**What the task asks:** The full listing needs to be output exactly.

**The input:**
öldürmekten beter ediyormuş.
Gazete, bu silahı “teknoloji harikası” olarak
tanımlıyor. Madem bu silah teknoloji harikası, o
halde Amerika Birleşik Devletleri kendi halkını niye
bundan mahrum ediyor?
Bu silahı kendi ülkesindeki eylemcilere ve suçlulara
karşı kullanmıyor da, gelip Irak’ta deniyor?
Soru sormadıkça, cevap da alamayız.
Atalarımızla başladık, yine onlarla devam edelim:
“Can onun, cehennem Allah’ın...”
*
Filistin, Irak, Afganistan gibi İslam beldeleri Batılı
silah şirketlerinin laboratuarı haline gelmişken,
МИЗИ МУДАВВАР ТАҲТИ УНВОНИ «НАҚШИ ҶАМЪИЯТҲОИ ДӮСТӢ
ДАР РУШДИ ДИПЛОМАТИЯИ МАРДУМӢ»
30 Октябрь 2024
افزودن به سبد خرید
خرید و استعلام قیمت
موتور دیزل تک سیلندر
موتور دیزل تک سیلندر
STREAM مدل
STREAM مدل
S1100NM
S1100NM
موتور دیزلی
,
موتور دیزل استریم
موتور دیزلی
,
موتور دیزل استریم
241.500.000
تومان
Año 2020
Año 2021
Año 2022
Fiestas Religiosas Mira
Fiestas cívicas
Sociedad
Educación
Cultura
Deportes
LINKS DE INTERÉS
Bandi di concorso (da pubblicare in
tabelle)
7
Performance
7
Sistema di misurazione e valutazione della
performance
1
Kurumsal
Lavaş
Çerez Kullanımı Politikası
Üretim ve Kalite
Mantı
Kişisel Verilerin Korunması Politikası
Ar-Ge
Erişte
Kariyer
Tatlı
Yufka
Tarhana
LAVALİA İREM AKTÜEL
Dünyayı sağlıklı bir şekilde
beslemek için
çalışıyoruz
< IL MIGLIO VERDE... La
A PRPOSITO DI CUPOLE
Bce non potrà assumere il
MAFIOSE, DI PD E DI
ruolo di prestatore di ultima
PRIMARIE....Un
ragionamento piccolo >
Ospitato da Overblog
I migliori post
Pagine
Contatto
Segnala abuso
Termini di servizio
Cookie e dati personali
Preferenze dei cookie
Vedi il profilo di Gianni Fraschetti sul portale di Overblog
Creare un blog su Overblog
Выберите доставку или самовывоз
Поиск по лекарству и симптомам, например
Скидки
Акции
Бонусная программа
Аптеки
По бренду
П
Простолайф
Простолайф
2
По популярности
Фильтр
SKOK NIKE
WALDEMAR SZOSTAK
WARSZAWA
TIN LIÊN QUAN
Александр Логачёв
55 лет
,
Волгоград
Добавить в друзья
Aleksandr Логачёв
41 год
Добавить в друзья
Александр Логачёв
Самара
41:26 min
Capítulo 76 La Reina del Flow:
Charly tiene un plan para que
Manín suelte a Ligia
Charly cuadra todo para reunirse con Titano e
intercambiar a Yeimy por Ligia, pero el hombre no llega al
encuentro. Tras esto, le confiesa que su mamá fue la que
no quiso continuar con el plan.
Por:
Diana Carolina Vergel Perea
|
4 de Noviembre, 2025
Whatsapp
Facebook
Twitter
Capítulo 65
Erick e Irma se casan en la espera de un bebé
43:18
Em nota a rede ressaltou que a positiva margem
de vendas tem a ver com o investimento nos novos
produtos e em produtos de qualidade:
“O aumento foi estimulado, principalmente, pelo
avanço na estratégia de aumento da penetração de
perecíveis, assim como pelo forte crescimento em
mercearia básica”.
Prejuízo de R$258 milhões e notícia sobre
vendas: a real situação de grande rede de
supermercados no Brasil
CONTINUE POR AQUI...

**Solution to this problem:**
öldürmekten beter ediyormuş.
Gazete, bu silahı “teknoloji harikası” olarak
tanımlıyor. Madem bu silah teknoloji harikası, o
halde Amerika Birleşik Devletleri kendi halkını niye
bundan mahrum ediyor?
Bu silahı kendi ülkesindeki eylemcilere ve suçlulara
karşı kullanmıyor da, gelip Irak’ta deniyor?
Soru sormadıkça, cevap da alamayız.
Atalarımızla başladık, yine onlarla devam edelim:
“Can onun, cehennem Allah’ın...”
*
Filistin, Irak, Afganistan gibi İslam beldeleri Batılı
silah şirketlerinin laboratuarı haline gelmişken,
МИЗИ МУДАВВАР ТАҲТИ УНВОНИ «НАҚШИ ҶАМЪИЯТҲОИ ДӮСТӢ
ДАР РУШДИ ДИПЛОМАТИЯИ МАРДУМӢ»
30 Октябрь 2024
افزودن به سبد خرید
خرید و استعلام قیمت
موتور دیزل تک سیلندر
موتور دیزل تک سیلندر
STREAM مدل
STREAM مدل
S1100NM
S1100NM
موتور دیزلی
,
موتور دیزل استریم
موتور دیزلی
,
موتور دیزل استریم
241.500.000
تومان
Año 2020
Año 2021
Año 2022
Fiestas Religiosas Mira
Fiestas cívicas
Sociedad
Educación
Cultura
Deportes
LINKS DE INTERÉS
Bandi di concorso (da pubblicare in
tabelle)
7
Performance
7
Sistema di misurazione e valutazione della
performance
1
Kurumsal
Lavaş
Çerez Kullanımı Politikası
Üretim ve Kalite
Mantı
Kişisel Verilerin Korunması Politikası
Ar-Ge
Erişte
Kariyer
Tatlı
Yufka
Tarhana
LAVALİA İREM AKTÜEL
Dünyayı sağlıklı bir şekilde
beslemek için
çalışıyoruz
< IL MIGLIO VERDE... La
A PRPOSITO DI CUPOLE
Bce non potrà assumere il
MAFIOSE, DI PD E DI
ruolo di prestatore di ultima
PRIMARIE....Un
ragionamento piccolo >
Ospitato da Overblog
I migliori post
Pagine
Contatto
Segnala abuso
Termini di servizio
Cookie e dati personali
Preferenze dei cookie
Vedi il profilo di Gianni Fraschetti sul portale di Overblog
Creare un blog su Overblog
Выберите доставку или самовывоз
Поиск по лекарству и симптомам, например
Скидки
Акции
Бонусная программа
Аптеки
По бренду
П
Простолайф
Простолайф
2
По популярности
Фильтр
SKOK NIKE
WALDEMAR SZOSTAK
WARSZAWA
TIN LIÊN QUAN
Александр Логачёв
55 лет
,
Волгоград
Добавить в друзья
Aleksandr Логачёв
41 год
Добавить в друзья
Александр Логачёв
Самара
41:26 min
Capítulo 76 La Reina del Flow:
Charly tiene un plan para que
Manín suelte a Ligia
Charly cuadra todo para reunirse con Titano e
intercambiar a Yeimy por Ligia, pero el hombre no llega al
encuentro. Tras esto, le confiesa que su mamá fue la que
no quiso continuar con el plan.
Por:
Diana Carolina Vergel Perea
|
4 de Noviembre, 2025
Whatsapp
Facebook
Twitter
Capítulo 65
Erick e Irma se casan en la espera de un bebé
43:18
Em nota a rede ressaltou que a positiva margem
de vendas tem a ver com o investimento nos novos
produtos e em produtos de qualidade:
“O aumento foi estimulado, principalmente, pelo
avanço na estratégia de aumento da penetração de
perecíveis, assim como pelo forte crescimento em
mercearia básica”.
Prejuízo de R$258 milhões e notícia sobre
vendas: a real situação de grande rede de
supermercados no Brasil
CONTINUE POR AQUI...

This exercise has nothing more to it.